As the 11th annual House Guest in an artist in residence program that invites contemporary artists to interact with Evergreen and its collections, Sultz will create her performance specifically for the Bakst Theatre, and it will be partially informed by the life and times of Alice Warder Garrett and John Work Garrett, who bequeathed the Gilded Age mansion to the university. Such site-specific enterprises, for Sultz, are extrapolations of her dance background. "I find that as a movement artist I'm dealing with space all the time," she says. "I'm dealing with the space of my body, the space outside my body—that's what dancers do. And so it's not a really big leap from dealing with spatial concerns as a movement person to dealing with architectural concerns."

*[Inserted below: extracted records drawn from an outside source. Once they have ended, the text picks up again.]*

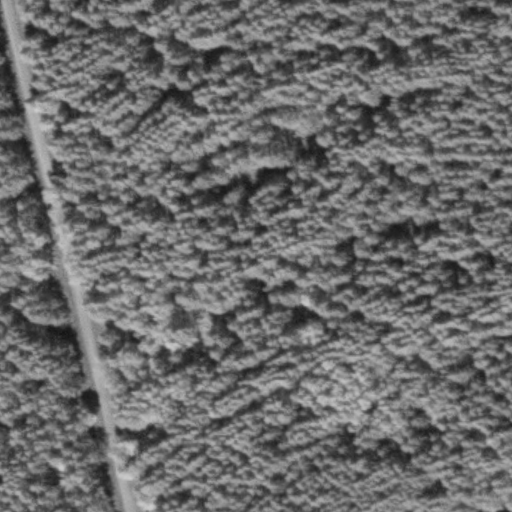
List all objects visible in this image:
road: (73, 255)
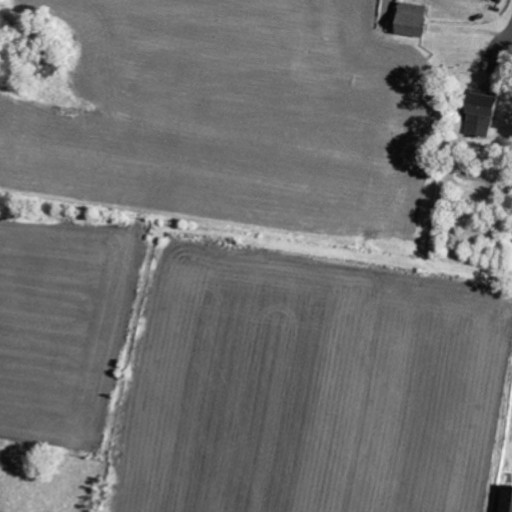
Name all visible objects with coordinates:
building: (413, 19)
building: (483, 113)
building: (507, 499)
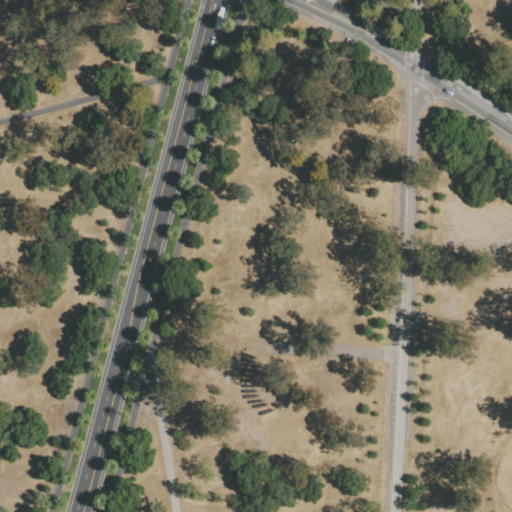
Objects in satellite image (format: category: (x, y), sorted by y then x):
road: (310, 1)
road: (412, 31)
road: (453, 35)
road: (202, 38)
road: (414, 63)
road: (83, 98)
road: (165, 177)
park: (256, 255)
road: (118, 256)
road: (174, 256)
road: (404, 288)
road: (128, 318)
road: (98, 436)
road: (162, 438)
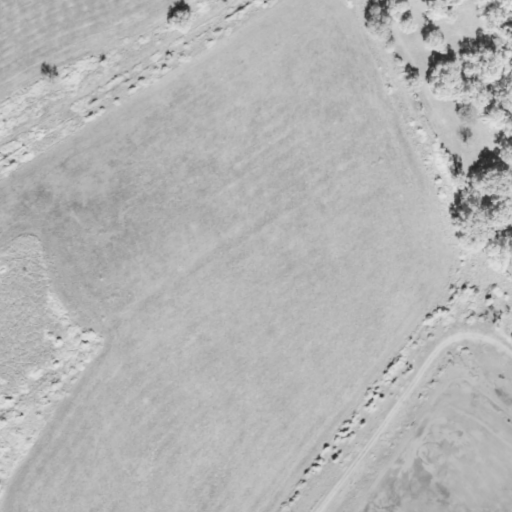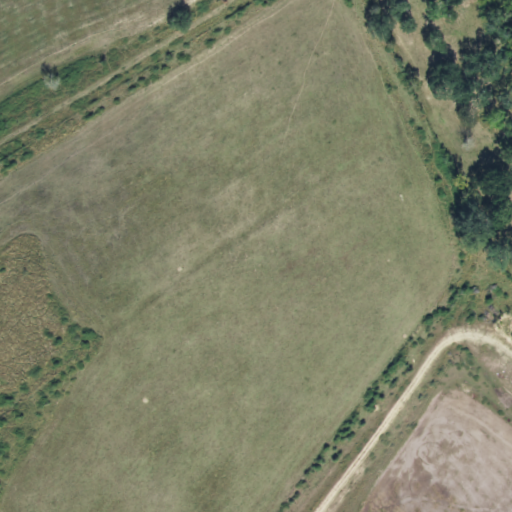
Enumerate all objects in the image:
storage tank: (503, 331)
building: (503, 331)
storage tank: (509, 337)
building: (509, 337)
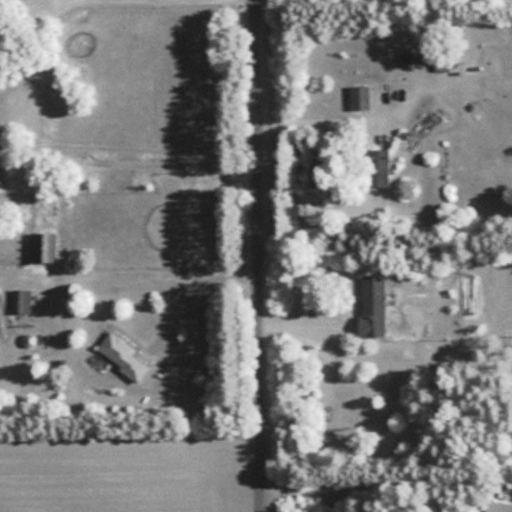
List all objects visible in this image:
road: (39, 16)
building: (359, 96)
road: (313, 121)
building: (377, 166)
building: (42, 245)
road: (252, 256)
road: (193, 291)
building: (21, 300)
building: (372, 303)
building: (121, 354)
road: (385, 486)
building: (498, 506)
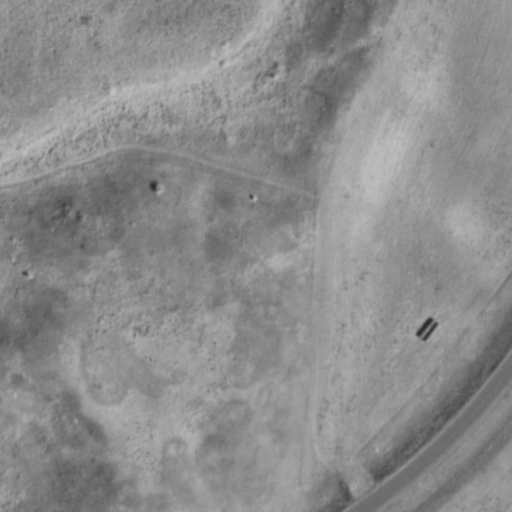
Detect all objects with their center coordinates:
road: (447, 449)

Her approach to space is in many ways the user-experience side of architecture. Whereas an architect looks at a building and envisions how it organizes groups of people and functions in a larger social environment, Sultz looks at space and considers how people navigate it individually, how it affects them, how they use it. It's a thought process informed by both visual impact and a site's history and function.

During her two-week stay at Evergreen, Sultz will hold auditions, form a company, and spend nine days collaborating with its members to create the performance. She's already done a wealth of homework looking into the mansion's former residents. "A lot of my research has been on the time period of the Garrett family and what their history was, how they used the site, who they were," Sultz says. "At this point, I think that the piece will have aspects of who the Garretts were and the period of time that they lived in. I'm looking at music that somehow ties into that for the piece."

For her company, Sultz is less interested in conventional dancers than in "people with an interest in the work and also able to perform, able to move." That creative versatility nicely complements the theater's original purpose. Mrs. Garrett met Léon Bakst, the set and costume designer for Sergei Diaghilev's famed Ballets Russes, in Paris in 1914. She commissioned Bakst to design the theater in the Evergreen home in 1922, and the colorful, intimate space opened its doors in May 1923 to a variety of dance, theatrical, and musical performances.

"It was a multifaceted space," says James Archer Abbott, the director and curator of Evergreen, who points out that the Garretts began inviting artists in residence to Evergreen in 1922. "The Garretts used it for the Musical Art Quartet, which was a professional ensemble that consisted of the faculty of what became [the] Juilliard [School], and they came to Evergreen every spring and every fall from 1922 to 1942. And they had dancers and singers perform, including Mrs. Garrett." But exactly what Sultz's performance might be remains elusive. She still has to go through the process. She has to assemble her company, conduct the workshops, and, most importantly, spend time in the space, to get to know its how's and why's. As she imparts to people in her workshops, places affect us—and we can affect them.

"I just did a workshop yesterday, and what I get a lot is, even if it's not a very interesting site for people, invariably at the end of the session people will say, 'Wow, I kind of like this space now,'" Sultz says. "And it's so exciting for me because the space hasn't changed—but their thought process has."